Range to output from the entries below: the line containing "THE RESULT OF" through the line containing "RL : Result Later". Set it down exactly, ends included, nothing else.
[[ DATA IN THIS EXERCISE, beginning ]]
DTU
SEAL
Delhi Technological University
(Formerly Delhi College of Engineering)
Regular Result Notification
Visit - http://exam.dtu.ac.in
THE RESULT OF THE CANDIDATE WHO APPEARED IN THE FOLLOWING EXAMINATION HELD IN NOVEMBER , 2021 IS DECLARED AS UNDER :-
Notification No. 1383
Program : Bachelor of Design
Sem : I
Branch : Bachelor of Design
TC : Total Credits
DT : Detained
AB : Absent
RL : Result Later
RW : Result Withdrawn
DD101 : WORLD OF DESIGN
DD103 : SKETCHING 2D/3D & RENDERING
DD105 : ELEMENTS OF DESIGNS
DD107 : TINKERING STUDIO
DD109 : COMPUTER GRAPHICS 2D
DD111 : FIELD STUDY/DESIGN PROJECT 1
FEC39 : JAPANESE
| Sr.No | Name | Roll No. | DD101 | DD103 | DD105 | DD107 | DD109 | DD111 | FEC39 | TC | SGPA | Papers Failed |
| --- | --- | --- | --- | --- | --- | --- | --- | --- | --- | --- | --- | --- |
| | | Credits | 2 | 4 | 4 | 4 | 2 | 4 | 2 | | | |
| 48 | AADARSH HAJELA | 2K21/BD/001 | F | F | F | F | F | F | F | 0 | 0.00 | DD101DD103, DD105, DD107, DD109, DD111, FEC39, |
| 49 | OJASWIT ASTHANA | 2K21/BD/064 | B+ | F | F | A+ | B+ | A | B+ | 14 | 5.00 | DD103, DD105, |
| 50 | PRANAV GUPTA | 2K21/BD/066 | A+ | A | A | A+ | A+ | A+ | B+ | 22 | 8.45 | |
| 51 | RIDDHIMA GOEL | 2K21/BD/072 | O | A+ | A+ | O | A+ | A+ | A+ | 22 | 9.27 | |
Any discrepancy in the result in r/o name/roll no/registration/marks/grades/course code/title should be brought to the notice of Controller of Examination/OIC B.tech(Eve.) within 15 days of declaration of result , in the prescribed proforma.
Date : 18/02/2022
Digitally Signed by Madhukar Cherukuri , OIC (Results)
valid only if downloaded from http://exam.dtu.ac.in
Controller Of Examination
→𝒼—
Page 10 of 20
[[ DATA IN THIS EXERCISE, end ]]
[[ DATA IN THIS EXERCISE, beginning ]]
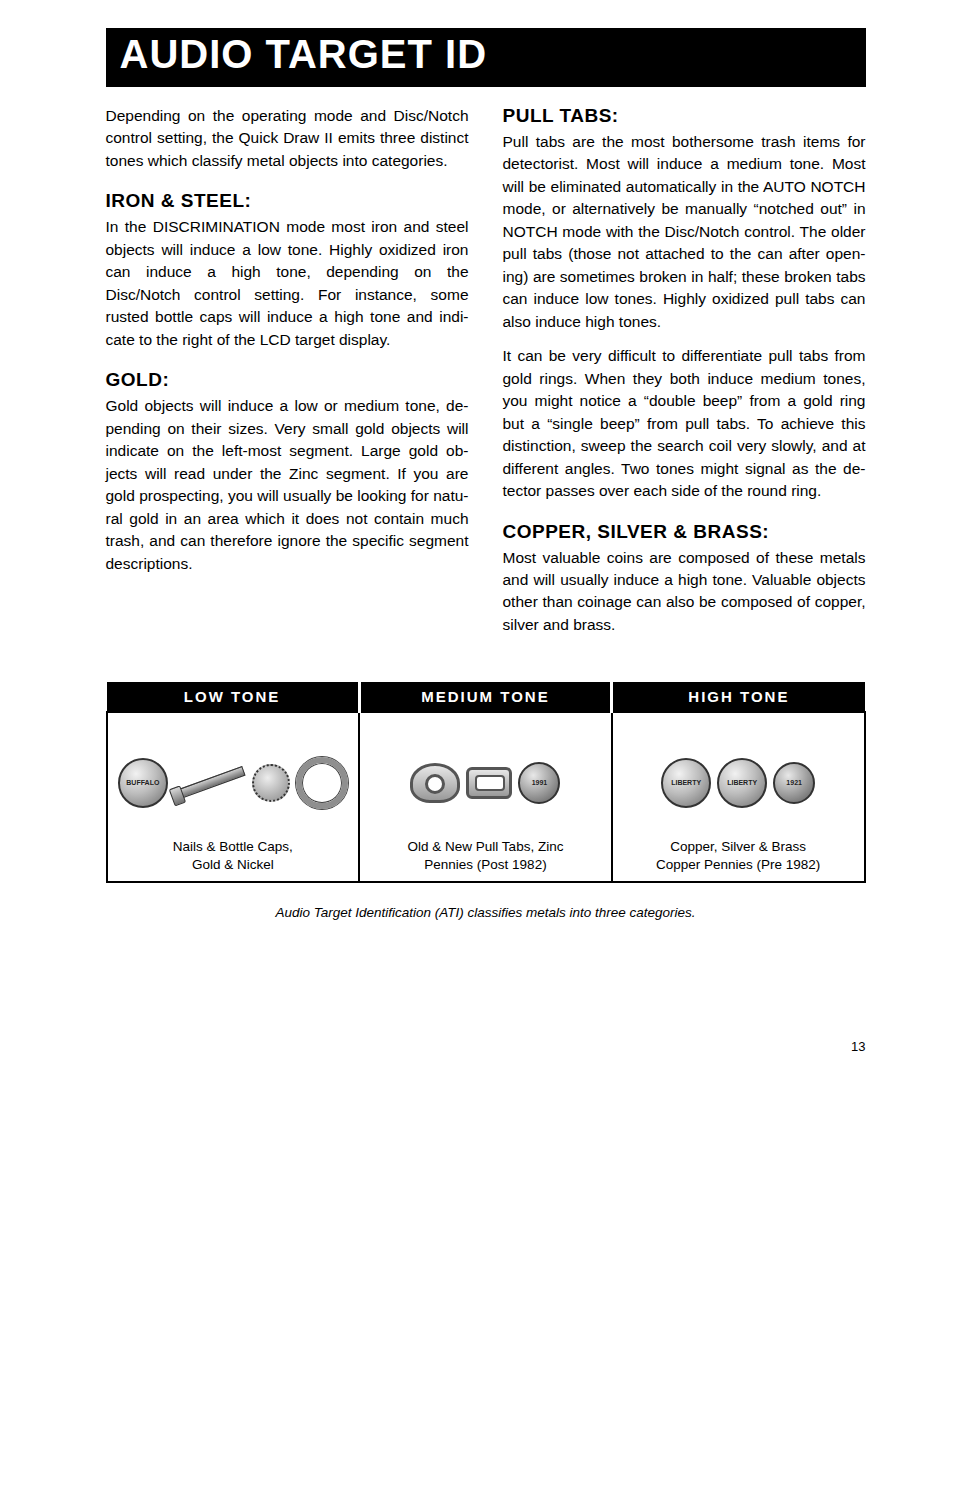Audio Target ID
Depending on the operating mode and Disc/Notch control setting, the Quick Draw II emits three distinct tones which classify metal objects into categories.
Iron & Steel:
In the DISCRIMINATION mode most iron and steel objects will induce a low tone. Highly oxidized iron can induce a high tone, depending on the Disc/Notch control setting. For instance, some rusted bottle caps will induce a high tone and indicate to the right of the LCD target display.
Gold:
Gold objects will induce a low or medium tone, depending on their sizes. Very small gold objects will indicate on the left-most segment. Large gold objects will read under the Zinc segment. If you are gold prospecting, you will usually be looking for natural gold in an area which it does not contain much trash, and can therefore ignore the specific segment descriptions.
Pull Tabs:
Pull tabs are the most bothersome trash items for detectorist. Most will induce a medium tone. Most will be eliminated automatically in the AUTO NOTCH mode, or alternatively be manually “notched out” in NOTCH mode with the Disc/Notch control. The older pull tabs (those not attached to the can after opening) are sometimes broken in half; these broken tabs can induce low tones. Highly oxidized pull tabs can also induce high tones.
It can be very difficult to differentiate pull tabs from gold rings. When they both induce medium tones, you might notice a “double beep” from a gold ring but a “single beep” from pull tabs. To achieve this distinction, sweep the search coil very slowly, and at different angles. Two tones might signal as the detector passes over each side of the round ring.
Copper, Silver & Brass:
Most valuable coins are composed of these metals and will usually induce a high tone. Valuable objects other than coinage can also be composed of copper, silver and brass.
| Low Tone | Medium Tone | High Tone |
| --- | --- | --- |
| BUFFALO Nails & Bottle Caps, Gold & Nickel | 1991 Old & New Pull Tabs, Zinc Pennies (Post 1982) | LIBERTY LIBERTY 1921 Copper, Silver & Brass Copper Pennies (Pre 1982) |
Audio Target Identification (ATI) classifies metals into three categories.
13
[[ DATA IN THIS EXERCISE, end ]]
[[ DATA IN THIS EXERCISE, beginning ]]
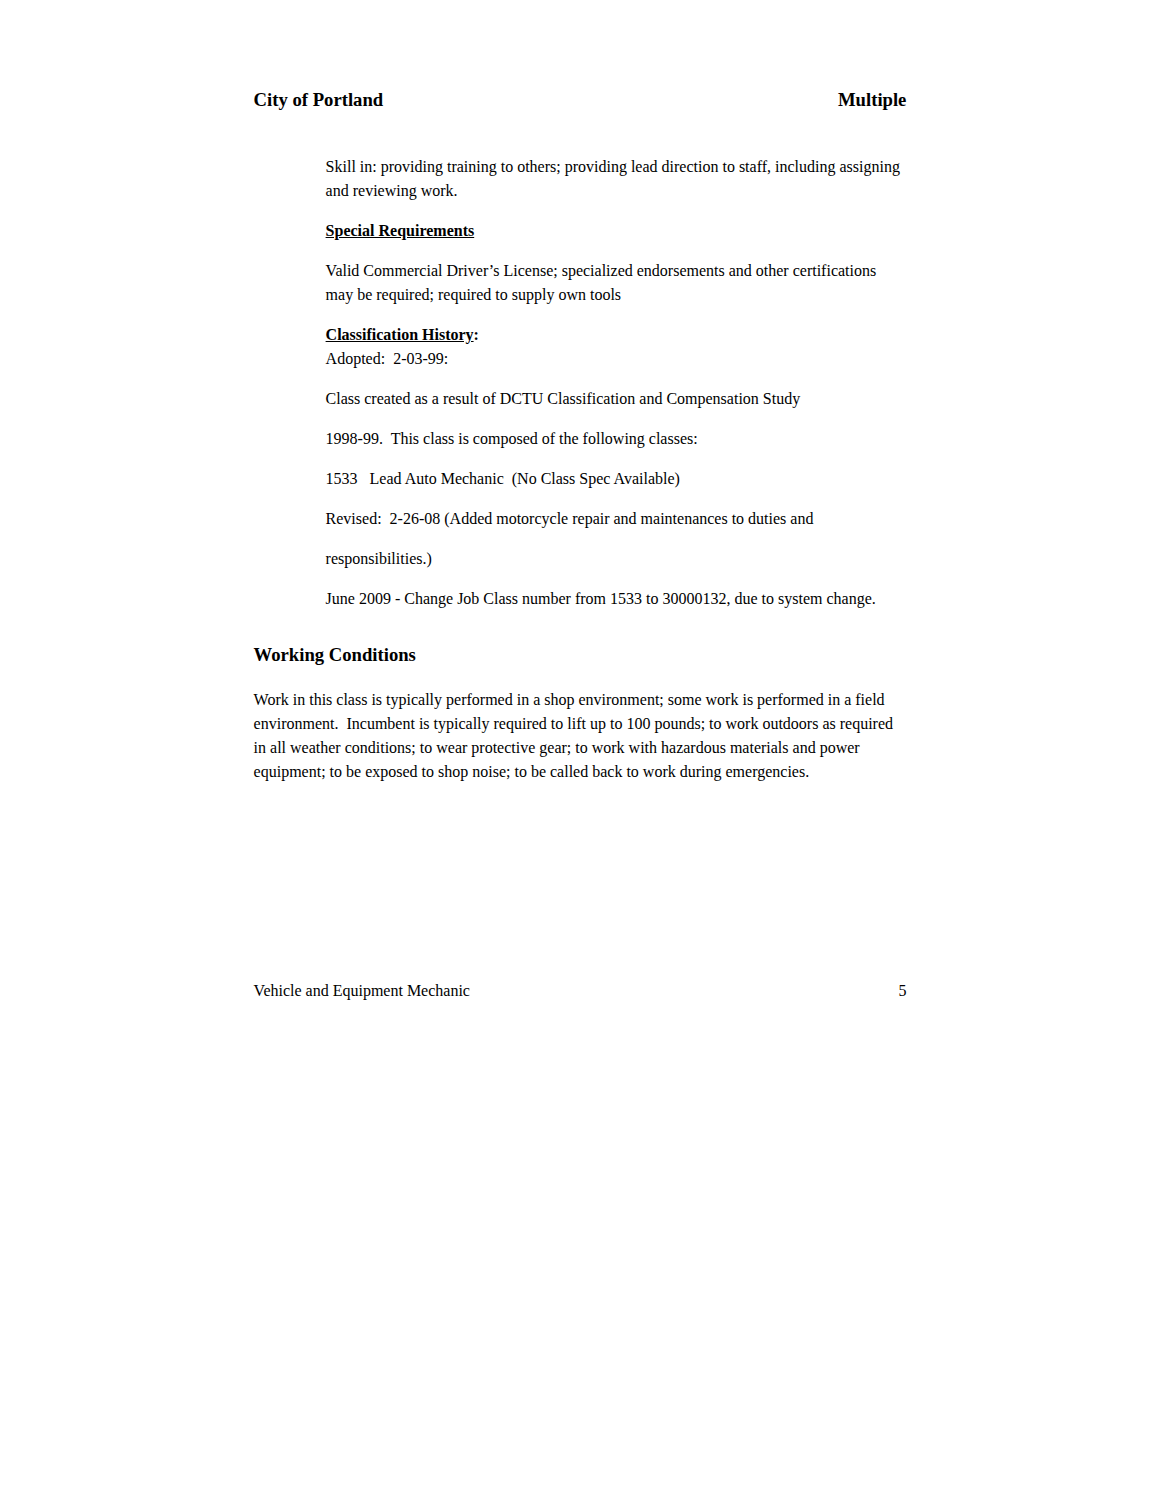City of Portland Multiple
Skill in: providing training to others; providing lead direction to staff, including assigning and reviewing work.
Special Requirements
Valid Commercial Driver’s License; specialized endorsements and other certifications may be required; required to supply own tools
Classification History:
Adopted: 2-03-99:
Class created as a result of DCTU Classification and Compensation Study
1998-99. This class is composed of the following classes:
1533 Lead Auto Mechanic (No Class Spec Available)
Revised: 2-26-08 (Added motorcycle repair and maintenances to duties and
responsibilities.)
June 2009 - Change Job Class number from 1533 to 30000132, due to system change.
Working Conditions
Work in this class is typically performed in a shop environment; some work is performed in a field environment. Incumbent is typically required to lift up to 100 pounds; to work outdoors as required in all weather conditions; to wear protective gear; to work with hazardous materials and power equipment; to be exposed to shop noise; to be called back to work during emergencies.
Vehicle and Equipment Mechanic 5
[[ DATA IN THIS EXERCISE, end ]]
§ **SOLUTION TO THIS EXERCISE**
THE RESULT OF THE CANDIDATE WHO APPEARED IN THE FOLLOWING EXAMINATION HELD IN NOVEMBER , 2021 IS DECLARED AS UNDER :-
Notification No. 1383
Program : Bachelor of Design
Sem : I
Branch : Bachelor of Design
TC : Total Credits
DT : Detained
AB : Absent
RL : Result Later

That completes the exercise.